▶ Activité:
Citez mot pour mot le passage du texte sur les séries en classe qui va de « Our boys (Canal » à « série Our Boys. ».

▶ Texte d'étude:

....

Quand les séries font école
Deuxième numéro de ce zoom sur trois séries télévisées utilisables en classe. Régulièrement nous essaierons d’éclairer, de donner goût et proposer des pistes d’utilisation en classe sur des séries plus ou moins connues.
Our boys (Canal + ) – 1 saison
(Hagaï Levi, Israël / Etats-Unis, HBO, 2019)
Le 30 juin 2014, les corps de trois adolescents juifs, Eyal Yifrah, Gilad Shaar et Naftali Frenkel, disparus depuis le 12 juin sont retrouvés près de Hebron. Les liens de l’assassin avec le Hamas ouvrent une violente séquence politique qui transforme rapidement les victimes en martyrs et entraîne des manifestations hostiles aux Palestiniens. Quelques jours plus tard, dans cette ambiance de tension extrême, un jeune Arabe israélien de Jérusalem Est, Mohammad Abou Khdeir est assassiné par trois jeunes Juifs issus de la communauté orthodoxe. C’est sur ces événements que revient la série Our Boys.
Qu’une fiction s’intéresse à des « faits réels » n’est pas en soi très surprenant. Toute l’originalité réside ici dans le traitement de cette histoire et sa narration sans complaisance, très loin du récit national. La diffusion des premiers épisodes a entraîné l’ire du Premier ministre israélien Benjamin Nethanyaou qui a tenté de la faire interdire avant de la taxer d’antisémitisme. Le débat a été particulièrement violent et illustre les tensions dans la société israélienne.
En faisant le choix de centrer la mise en scène sur les meurtriers du jeune Mohammad Abou Khdeir, le réalisateur Hagaï Levi (connu notamment pour être l’auteur de In Treatment, la série la plus adaptée au monde) organise une plongée dans la société israélienne qui donne à voir toutes ses fractures et ses contradictions. Les fragmentations communautaires sont traitées comme des frontières à l’intérieur du pays. Les meurtriers, issus de la communauté ultra orthodoxe séfarade, les enquêteurs du Shabak – le service de sécurité intérieure –, les Arabes israéliens, les Palestiniens, tous figurent des parties d’un tout inconciliable. La série montre ainsi la grande diversité de la société israélienne et les conséquences politiques de cette fragmentation. Au-delà de sa grande maîtrise formelle et de l’interprétation, c’est le grand mérite d’Our Boys.

....

▶ Informations fournies:
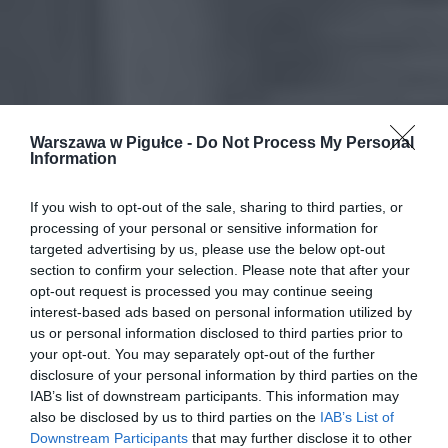
Warszawa w Pigułce -
Do Not Process My Personal
Information
If you wish to opt-out of the sale, sharing to third parties, or
processing of your personal or sensitive information for
targeted advertising by us, please use the below opt-out
section to confirm your selection. Please note that after your
opt-out request is processed you may continue seeing
interest-based ads based on personal information utilized by
us or personal information disclosed to third parties prior to
your opt-out. You may separately opt-out of the further
disclosure of your personal information by third parties on the
IAB’s list of downstream participants. This information may
also be disclosed by us to third parties on the
IAB’s List of
Downstream Participants
that may further disclose it to other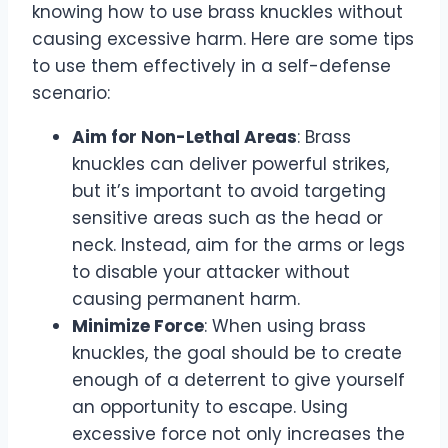
knowing how to use brass knuckles without
causing excessive harm. Here are some tips
to use them effectively in a self-defense
scenario:
Aim for Non-Lethal Areas
: Brass
knuckles can deliver powerful strikes,
but it’s important to avoid targeting
sensitive areas such as the head or
neck. Instead, aim for the arms or legs
to disable your attacker without
causing permanent harm.
Minimize Force
: When using brass
knuckles, the goal should be to create
enough of a deterrent to give yourself
an opportunity to escape. Using
excessive force not only increases the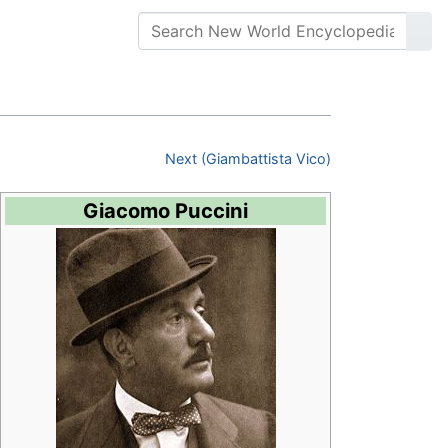
Next (Giambattista Vico)
Giacomo Puccini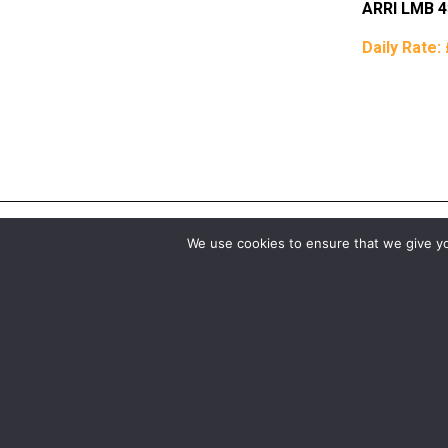
ARRI LMB 4
Daily Rate:
We use cookies to ensure that we give you
Birmingham
Manchester
0121 285 0021
0161 850 7676
birmingham@media-dog.com
manchester@media-dog.c
Unit 4A
Unit 2H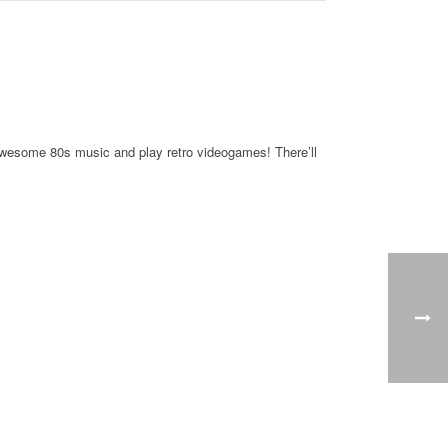
y awesome 80s music and play retro videogames! There’ll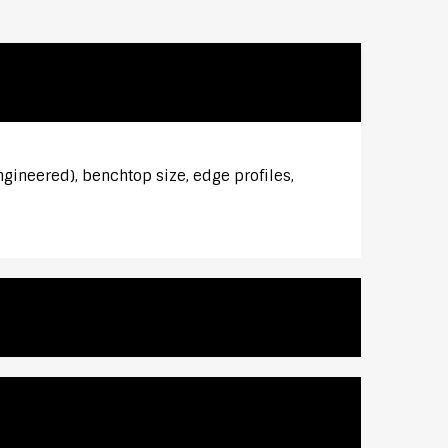
ngineered), benchtop size, edge profiles,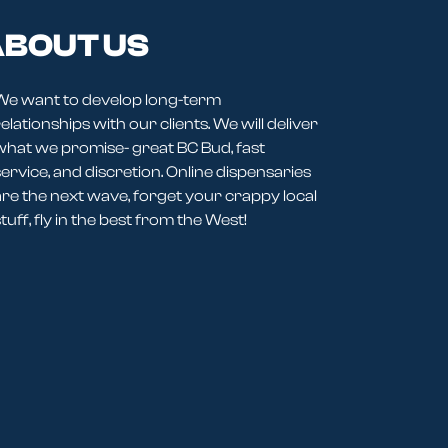
BOUT US
We want to develop long-term
elationships with our clients. We will deliver
what we promise- great BC Bud, fast
service, and discretion. Online dispensaries
are the next wave, forget your crappy local
tuff, fly in the best from the West!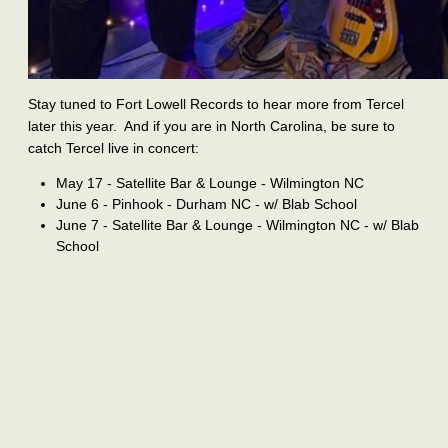
Stay tuned to Fort Lowell Records to hear more from Tercel
later this year. And if you are in North Carolina, be sure to
catch Tercel live in concert:
May 17 - Satellite Bar & Lounge - Wilmington NC
June 6 - Pinhook - Durham NC - w/ Blab School
June 7 - Satellite Bar & Lounge - Wilmington NC - w/ Blab
School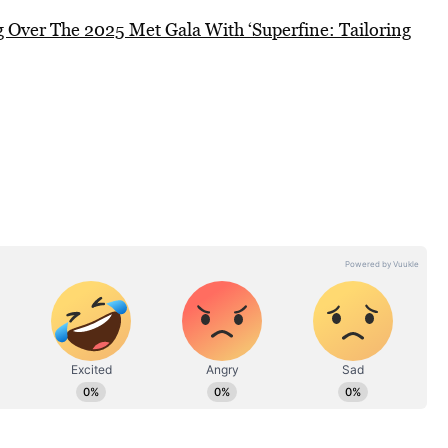
Over The 2025 Met Gala With ‘Superfine: Tailoring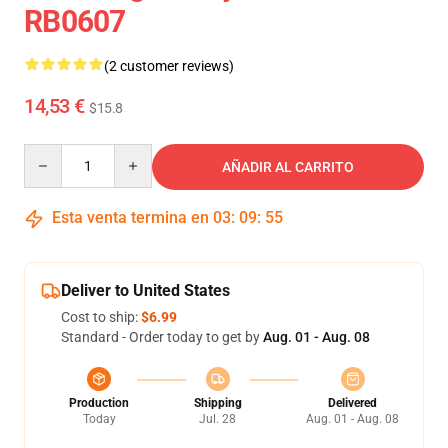
RB0607
(2 customer reviews)
14,53 €
$15.8
Quantity
AÑADIR AL CARRITO
Esta venta termina en
03
:
09
:
54
Deliver to United States
Cost to ship:
$6.99
Standard - Order today to get by
Aug. 01 - Aug. 08
Production
Shipping
Delivered
Today
Jul. 28
Aug. 01 - Aug. 08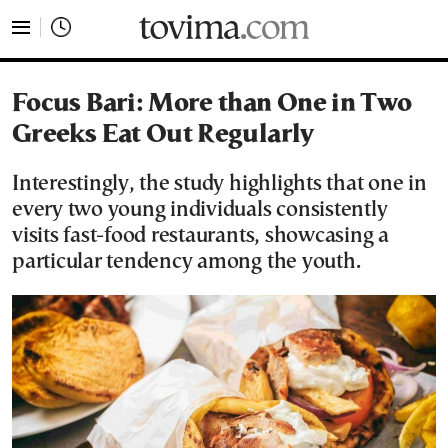
tovima.com - Breaking News, Analysis and Opinion fr
Focus Bari: More than One in Two
Greeks Eat Out Regularly
Interestingly, the study highlights that one in
every two young individuals consistently
visits fast-food restaurants, showcasing a
particular tendency among the youth.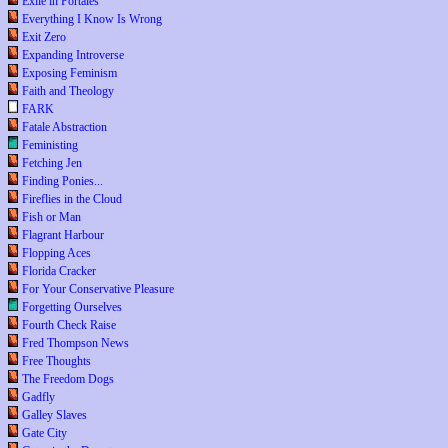
Exile in Portales
Everything I Know Is Wrong
Exit Zero
Expanding Introverse
Exposing Feminism
Faith and Theology
FARK
Fatale Abstraction
Feministing
Fetching Jen
Finding Ponies...
Fireflies in the Cloud
Fish or Man
Flagrant Harbour
Flopping Aces
Florida Cracker
For Your Conservative Pleasure
Forgetting Ourselves
Fourth Check Raise
Fred Thompson News
Free Thoughts
The Freedom Dogs
Gadfly
Galley Slaves
Gate City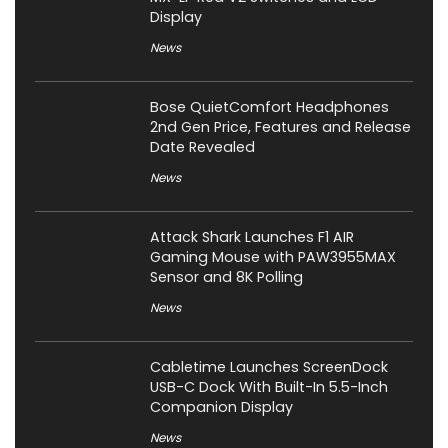
Display
News
Bose QuietComfort Headphones
2nd Gen Price, Features and Release
Date Revealed
News
Attack Shark Launches F1 AIR
Gaming Mouse with PAW3955MAX
Sensor and 8K Polling
News
Cabletime Launches ScreenDock
USB-C Dock With Built-In 5.5-Inch
Companion Display
News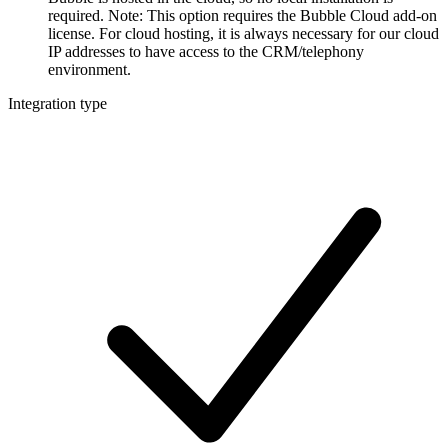
required. Note: This option requires the Bubble Cloud add-on
license. For cloud hosting, it is always necessary for our cloud
IP addresses to have access to the CRM/telephony
environment.
Integration type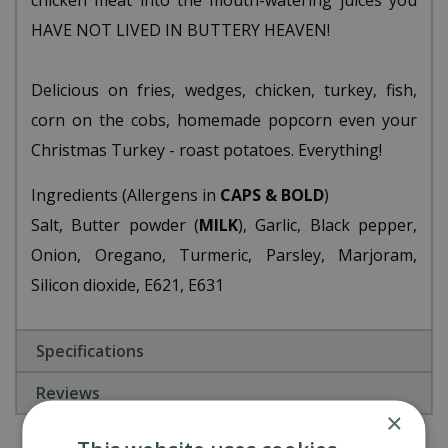
chicken meat into the mouth-watering juices you
HAVE NOT LIVED IN BUTTERY HEAVEN!
Delicious on fries, wedges, chicken, turkey, fish,
corn on the cobs, homemade popcorn even your
Christmas Turkey - roast potatoes. Everything!
Ingredients (Allergens in
CAPS & BOLD
)
Salt, Butter powder (
MILK
), Garlic, Black pepper,
Onion, Oregano, Turmeric, Parsley, Marjoram,
Silicon dioxide, E621, E631
Specifications
Reviews
×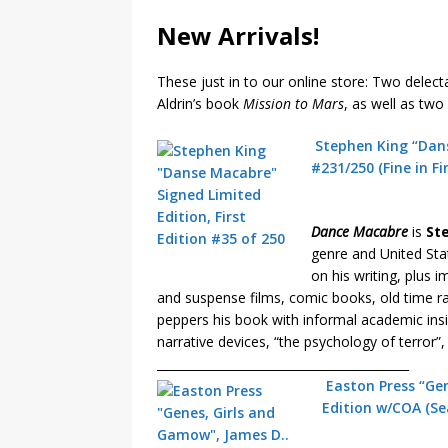
New Arrivals!
These just in to our online store: Two delect
Aldrin’s book
Mission to Mars
, as well as tw
Stephen King “Dans
#231/250 (Fine in Fi
Dance Macabre
is
St
genre and United Stat
on his writing, plus 
and suspense films, comic books, old time rad
peppers his book with informal academic ins
narrative devices, “the psychology of terror”,
__________________________________________
Easton Press “Ge
Edition w/COA (Se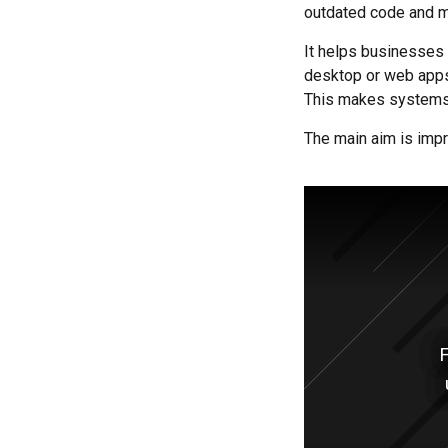
outdated code and m
It helps businesses
desktop or web apps
This makes systems 
The main aim is impr
F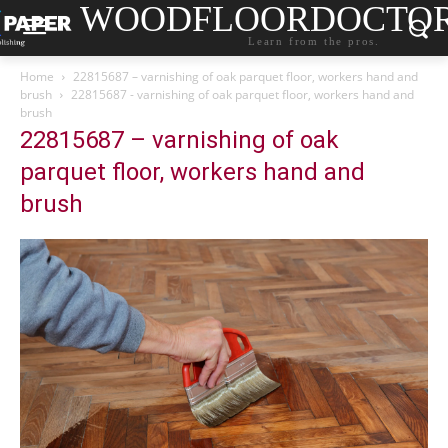
WOODFLOORDOCTO
Learn from the pros.
Home
22815687 – varnishing of oak parquet floor, workers hand and
brush
22815687 - varnishing of oak parquet floor, workers hand and
brush
22815687 – varnishing of oak
parquet floor, workers hand and
brush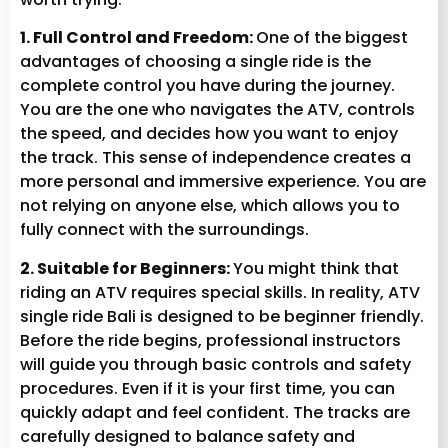
1. Full Control and Freedom:
One of the biggest
advantages of choosing a single ride is the
complete control you have during the journey.
You are the one who navigates the ATV, controls
the speed, and decides how you want to enjoy
the track. This sense of independence creates a
more personal and immersive experience. You are
not relying on anyone else, which allows you to
fully connect with the surroundings.
2. Suitable for Beginners:
You might think that
riding an ATV requires special skills. In reality, ATV
single ride Bali is designed to be beginner friendly.
Before the ride begins, professional instructors
will guide you through basic controls and safety
procedures. Even if it is your first time, you can
quickly adapt and feel confident. The tracks are
carefully designed to balance safety and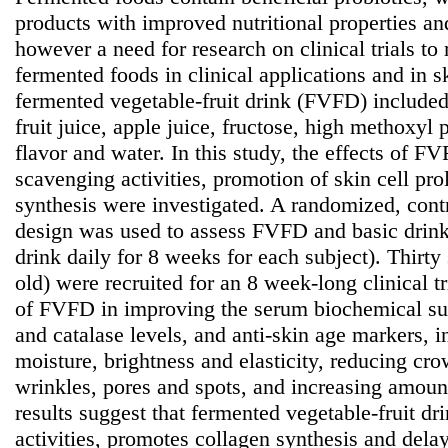
products with improved nutritional properties and
however a need for research on clinical trials to
fermented foods in clinical applications and in s
fermented vegetable-fruit drink (FVFD) included
fruit juice, apple juice, fructose, high methoxyl p
flavor and water. In this study, the effects of FV
scavenging activities, promotion of skin cell pro
synthesis were investigated. A randomized, cont
design was used to assess FVFD and basic drin
drink daily for 8 weeks for each subject). Thirty
old) were recruited for an 8 week-long clinical tr
of FVFD in improving the serum biochemical s
and catalase levels, and anti-skin age markers, 
moisture, brightness and elasticity, reducing crow
wrinkles, pores and spots, and increasing amoun
results suggest that fermented vegetable-fruit dr
activities, promotes collagen synthesis and delay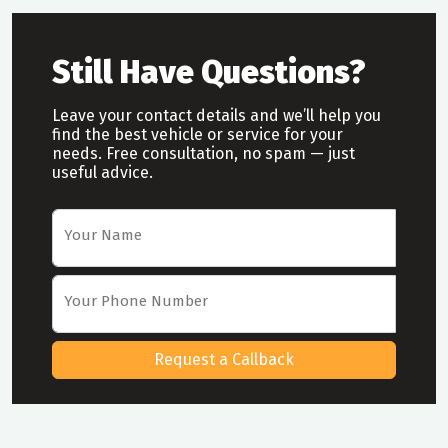
Still Have Questions?
Leave your contact details and we’ll help you
find the best vehicle or service for your
needs. Free consultation, no spam — just
useful advice.
Car Rental Request Form
Your Name
Your Phone Number
Request a Callback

....

▶ Résultat:
Our boys (Canal + ) – 1 saison
(Hagaï Levi, Israël / Etats-Unis, HBO, 2019)
Le 30 juin 2014, les corps de trois adolescents juifs, Eyal Yifrah, Gilad Shaar et Naftali Frenkel, disparus depuis le 12 juin sont retrouvés près de Hebron. Les liens de l’assassin avec le Hamas ouvrent une violente séquence politique qui transforme rapidement les victimes en martyrs et entraîne des manifestations hostiles aux Palestiniens. Quelques jours plus tard, dans cette ambiance de tension extrême, un jeune Arabe israélien de Jérusalem Est, Mohammad Abou Khdeir est assassiné par trois jeunes Juifs issus de la communauté orthodoxe. C’est sur ces événements que revient la série Our Boys.